#### PROBLEM A:
From the thread on using a Garmin Forerunner for skiing, output the passage that begins at the words "## linklemming (Jun" and stops after the words "things like speed.", copied character for character.
#### PROBLEM B:
Pick up the forum thread about skiing with a Garmin Forerunner where it stops, and keep writing it.
══ SUPPLIED TEXT
# Garmin Forerunner for Skiing?



## Lev (Oct 12, 2004)

Yes, I know this is a bike forum. With that said, has anyone used their Forerunner 305 for skiing? I'm looking into one of these for running/biking training, and was curious if it's the do everything GPS for all outdoor sports. In other words, can I use it to track vertical feet on a ski day? And if so, does anyone have any feedback on the quality for this usage?

Thanks,
DL


----------



## Park2 (Jan 4, 2007)

The 305 does NOT have a barometric altimeter so that will limit you a bit, you'll need a good lock at all times and that might be slightly difficult when inside your ski clothes. I ski all the time with my 76CS and/or old Vista, they make great record keepers. You can't keep maps in a FR305 so that makes it not a do everything unit for me (I'm directionally challenged).


----------



## linklemming (Jun 4, 2007)

I use a garmin 301 for skiing and it works great. I attach it to one of the shoulder straps of my camelback and have never had a problem with reception. I use it more for logging (view results back home on the pc) than anything else as I dont believe it has functions for things like total elevation gain etc..... It is humbling to see how fast you really go vs what you think

I also use a suunto watch (ok Im a geek) and it does provide barometric based info. I like it much better for skiing as it easily shows total elevation gain/loss but it doesnt show things like speed.

Gary


----------



## Pete Gurney (Jun 18, 2006)

I use my Garmin for xc skiing, and I think it does a pretty good job. I also have an account with MotionBased that I download the data too. This is a great way to get all the various numbers you might be looking for: elev. gains, speed data, mapping, etc. I find I get better reception in the winter due to the lack of leaves. They make an elastic strap for the unit so that you can strap it on over your sleeves.


----------



## Playdeep (Mar 18, 2005)
════
══ RECORDED DATA
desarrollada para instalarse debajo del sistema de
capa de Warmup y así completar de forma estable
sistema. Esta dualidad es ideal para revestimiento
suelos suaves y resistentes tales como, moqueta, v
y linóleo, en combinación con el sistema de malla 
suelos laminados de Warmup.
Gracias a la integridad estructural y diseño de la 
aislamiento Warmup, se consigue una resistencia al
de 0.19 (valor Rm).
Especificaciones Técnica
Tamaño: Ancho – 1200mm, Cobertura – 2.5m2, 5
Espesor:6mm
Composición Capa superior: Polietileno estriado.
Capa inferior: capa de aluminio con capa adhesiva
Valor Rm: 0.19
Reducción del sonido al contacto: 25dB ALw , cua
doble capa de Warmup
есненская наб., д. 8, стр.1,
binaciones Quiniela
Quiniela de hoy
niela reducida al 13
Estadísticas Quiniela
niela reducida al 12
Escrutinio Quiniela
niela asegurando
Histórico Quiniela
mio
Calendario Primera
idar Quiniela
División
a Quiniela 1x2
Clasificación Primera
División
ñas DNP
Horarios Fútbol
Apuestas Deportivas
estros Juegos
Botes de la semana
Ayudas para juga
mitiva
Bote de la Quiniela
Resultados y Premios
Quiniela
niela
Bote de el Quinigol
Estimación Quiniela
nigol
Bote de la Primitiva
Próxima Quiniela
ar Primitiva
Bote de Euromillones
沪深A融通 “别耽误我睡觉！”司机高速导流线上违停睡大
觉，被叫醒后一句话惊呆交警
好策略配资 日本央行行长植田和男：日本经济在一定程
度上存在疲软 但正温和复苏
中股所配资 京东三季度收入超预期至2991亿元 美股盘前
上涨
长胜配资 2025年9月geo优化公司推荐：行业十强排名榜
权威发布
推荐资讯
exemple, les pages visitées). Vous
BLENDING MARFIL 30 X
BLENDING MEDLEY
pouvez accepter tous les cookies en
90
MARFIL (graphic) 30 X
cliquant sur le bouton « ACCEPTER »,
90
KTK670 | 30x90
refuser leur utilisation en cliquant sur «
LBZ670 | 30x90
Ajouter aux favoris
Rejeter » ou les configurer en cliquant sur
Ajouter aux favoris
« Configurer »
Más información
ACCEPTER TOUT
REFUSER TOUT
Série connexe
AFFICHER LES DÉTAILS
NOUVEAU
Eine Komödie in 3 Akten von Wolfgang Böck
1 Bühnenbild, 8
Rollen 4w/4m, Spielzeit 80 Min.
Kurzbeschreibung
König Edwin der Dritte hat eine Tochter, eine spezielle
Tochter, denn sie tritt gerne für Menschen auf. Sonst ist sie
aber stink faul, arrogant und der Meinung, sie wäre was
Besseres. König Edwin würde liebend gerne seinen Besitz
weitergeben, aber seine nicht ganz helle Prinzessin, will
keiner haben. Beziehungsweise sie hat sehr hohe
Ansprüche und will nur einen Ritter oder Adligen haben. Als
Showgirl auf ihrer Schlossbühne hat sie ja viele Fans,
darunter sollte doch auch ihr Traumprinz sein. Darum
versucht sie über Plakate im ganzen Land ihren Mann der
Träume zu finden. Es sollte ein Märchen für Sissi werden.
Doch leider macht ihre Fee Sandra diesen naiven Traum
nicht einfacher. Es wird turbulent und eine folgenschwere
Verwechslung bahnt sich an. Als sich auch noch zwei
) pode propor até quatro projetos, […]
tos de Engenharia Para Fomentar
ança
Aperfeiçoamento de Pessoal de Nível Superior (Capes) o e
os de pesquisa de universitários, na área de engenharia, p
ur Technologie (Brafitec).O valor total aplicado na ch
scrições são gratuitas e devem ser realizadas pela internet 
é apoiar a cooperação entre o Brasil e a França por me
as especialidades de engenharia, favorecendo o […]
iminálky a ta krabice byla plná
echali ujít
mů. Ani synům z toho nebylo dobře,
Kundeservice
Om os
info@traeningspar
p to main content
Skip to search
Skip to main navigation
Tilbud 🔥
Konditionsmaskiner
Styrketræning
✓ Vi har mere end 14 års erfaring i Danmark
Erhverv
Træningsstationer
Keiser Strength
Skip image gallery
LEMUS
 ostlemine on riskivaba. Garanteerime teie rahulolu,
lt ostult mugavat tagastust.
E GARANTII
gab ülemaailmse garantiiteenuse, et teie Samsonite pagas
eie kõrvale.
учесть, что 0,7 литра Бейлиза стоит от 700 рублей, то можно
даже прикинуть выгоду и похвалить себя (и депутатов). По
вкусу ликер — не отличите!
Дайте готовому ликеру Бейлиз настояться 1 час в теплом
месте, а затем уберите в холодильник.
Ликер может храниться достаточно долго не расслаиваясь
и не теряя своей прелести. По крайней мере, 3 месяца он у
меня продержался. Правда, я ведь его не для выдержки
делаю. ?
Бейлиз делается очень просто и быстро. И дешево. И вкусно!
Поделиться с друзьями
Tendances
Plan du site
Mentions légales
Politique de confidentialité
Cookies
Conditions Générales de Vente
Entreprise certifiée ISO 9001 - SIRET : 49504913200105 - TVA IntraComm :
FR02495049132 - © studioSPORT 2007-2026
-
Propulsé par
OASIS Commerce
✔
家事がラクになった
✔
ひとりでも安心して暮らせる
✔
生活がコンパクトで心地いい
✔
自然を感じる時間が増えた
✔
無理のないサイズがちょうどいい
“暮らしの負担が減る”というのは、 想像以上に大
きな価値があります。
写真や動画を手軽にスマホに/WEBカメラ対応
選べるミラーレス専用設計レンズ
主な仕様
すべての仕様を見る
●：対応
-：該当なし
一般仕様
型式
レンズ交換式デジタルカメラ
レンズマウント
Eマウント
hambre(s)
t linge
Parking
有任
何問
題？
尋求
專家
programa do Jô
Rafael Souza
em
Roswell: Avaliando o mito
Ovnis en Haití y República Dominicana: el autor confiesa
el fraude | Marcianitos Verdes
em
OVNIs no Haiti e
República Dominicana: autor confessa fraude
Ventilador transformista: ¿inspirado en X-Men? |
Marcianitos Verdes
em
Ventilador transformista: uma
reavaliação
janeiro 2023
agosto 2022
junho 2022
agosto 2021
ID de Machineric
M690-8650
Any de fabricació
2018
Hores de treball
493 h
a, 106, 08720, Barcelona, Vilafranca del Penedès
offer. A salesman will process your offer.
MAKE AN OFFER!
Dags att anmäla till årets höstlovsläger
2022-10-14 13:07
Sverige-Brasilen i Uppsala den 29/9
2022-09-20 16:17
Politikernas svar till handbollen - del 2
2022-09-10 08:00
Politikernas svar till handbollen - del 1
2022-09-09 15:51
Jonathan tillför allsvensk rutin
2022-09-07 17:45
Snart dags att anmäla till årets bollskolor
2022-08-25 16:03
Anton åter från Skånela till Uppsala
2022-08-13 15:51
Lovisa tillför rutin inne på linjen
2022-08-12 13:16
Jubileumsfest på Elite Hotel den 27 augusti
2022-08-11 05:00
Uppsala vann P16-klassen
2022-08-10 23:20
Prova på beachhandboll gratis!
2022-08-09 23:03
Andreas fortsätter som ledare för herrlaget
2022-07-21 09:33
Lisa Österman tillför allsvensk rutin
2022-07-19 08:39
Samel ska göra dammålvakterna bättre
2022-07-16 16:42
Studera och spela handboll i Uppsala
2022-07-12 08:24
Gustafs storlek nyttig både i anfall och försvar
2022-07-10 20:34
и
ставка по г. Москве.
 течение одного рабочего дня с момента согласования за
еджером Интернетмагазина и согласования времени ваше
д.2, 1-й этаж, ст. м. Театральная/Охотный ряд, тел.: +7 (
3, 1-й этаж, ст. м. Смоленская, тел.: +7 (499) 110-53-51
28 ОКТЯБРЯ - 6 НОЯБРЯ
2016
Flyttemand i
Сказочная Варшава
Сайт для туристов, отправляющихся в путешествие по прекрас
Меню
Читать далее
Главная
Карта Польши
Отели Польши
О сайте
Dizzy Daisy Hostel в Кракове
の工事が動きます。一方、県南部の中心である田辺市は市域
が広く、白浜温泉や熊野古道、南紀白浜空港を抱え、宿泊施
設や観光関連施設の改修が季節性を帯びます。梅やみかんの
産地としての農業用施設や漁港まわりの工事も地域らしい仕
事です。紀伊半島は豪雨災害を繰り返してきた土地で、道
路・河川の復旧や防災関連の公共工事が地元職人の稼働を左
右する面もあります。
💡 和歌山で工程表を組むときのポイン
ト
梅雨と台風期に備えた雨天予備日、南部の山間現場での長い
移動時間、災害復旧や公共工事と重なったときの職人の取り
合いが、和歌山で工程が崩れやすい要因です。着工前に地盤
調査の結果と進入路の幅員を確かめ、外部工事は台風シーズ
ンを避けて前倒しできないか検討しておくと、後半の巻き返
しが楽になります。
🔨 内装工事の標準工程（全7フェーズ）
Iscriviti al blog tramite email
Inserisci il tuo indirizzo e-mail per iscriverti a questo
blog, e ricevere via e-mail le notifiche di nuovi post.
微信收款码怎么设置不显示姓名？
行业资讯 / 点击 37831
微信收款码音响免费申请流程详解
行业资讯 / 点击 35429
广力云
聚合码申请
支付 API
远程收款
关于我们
════
#### REPLY A:
## linklemming (Jun 4, 2007)

I use a garmin 301 for skiing and it works great. I attach it to one of the shoulder straps of my camelback and have never had a problem with reception. I use it more for logging (view results back home on the pc) than anything else as I dont believe it has functions for things like total elevation gain etc..... It is humbling to see how fast you really go vs what you think

I also use a suunto watch (ok Im a geek) and it does provide barometric based info. I like it much better for skiing as it easily shows total elevation gain/loss but it doesnt show things like speed.

#### REPLY B:
hmmm why do all the garmins seem to have poor visual readouts and 1980's lcds? I have owned several and they never are as nice as the phone (for my pocket pc) or car ones. I wanted to get this watch for riding too but i do want a map readout since half the reason i am getting one is the trails can be hard to find in southern Utah. Is there a watch with a map display ? Even if it is a bigger watch ?


----------



## CxAgent2 (Oct 24, 2007)

Lev said:


> Yes, I know this is a bike forum. With that said, has anyone used their Forerunner 305 for skiing? I'm looking into one of these for running/biking training, and was curious if it's the do everything GPS for all outdoor sports. In other words, can I use it to track vertical feet on a ski day? And if so, does anyone have any feedback on the quality for this usage?
> 
> Thanks,
> DL


I use a Garmin eTrex (low end) and the wife uses a Foretrex (not ForeRUNNER). We use them for snow skiing and windsurfing. They work great for tracking route, total miles, max speed etc. We lose the lock occasionally and get some weird points on both units sometimes. Those need to be manually edited out of the track log. Note both of these units allow me to down load the track to a computer file for later review. Does the Forerunner? I don't know for sure.

I am finding that neither work very well for mtn biking. I think the tree cover is too dense where I like to ride.

Most of the time we are recording tracks to look at later. If you spend the time to set waypoints, they can be useful for navigation on trails. I don't think any GPS will work well for recording total elevation change for a day of skiing. We get +/- 30 foot elevation errors standing by the water on the beach. Those errors could add up to a lot of error by the end of the day. Topofusion software handles elevation better by looking up elevation from lat/long coordinates.


----------



## Park2 (Jan 4, 2007)

I believe neither the eTrex nor the Forewhatsit have barometric elevation and for that reason Motion Based has some sort of correction algorithm I read about. They say to use it with non-baro units but NOT to use it with barometric GPS' (eTrex Vista, 76S, 60S, etc. - (the 'S' means sensors, mag compass and baro alt)).

Baro units give much better altitude info, but to account for weather pressure changes you have to first get them calibrated, either by letting them run for 10-15 minutes until they auto cal or by manually typing in the current elevation. I've done lots of rides where I see a huge change in altitude when I first start out on a flat area as the unit self calibrates.


----------



## trailville (Jul 24, 2006)

I use a cheap Foretrex 101 for XC skiing to track distance, average speed, and keep me from getting lost. I don't think it tracks total altitude gain and the max speed feature is really quirky in the woods though it works pretty well on a long open downhill. .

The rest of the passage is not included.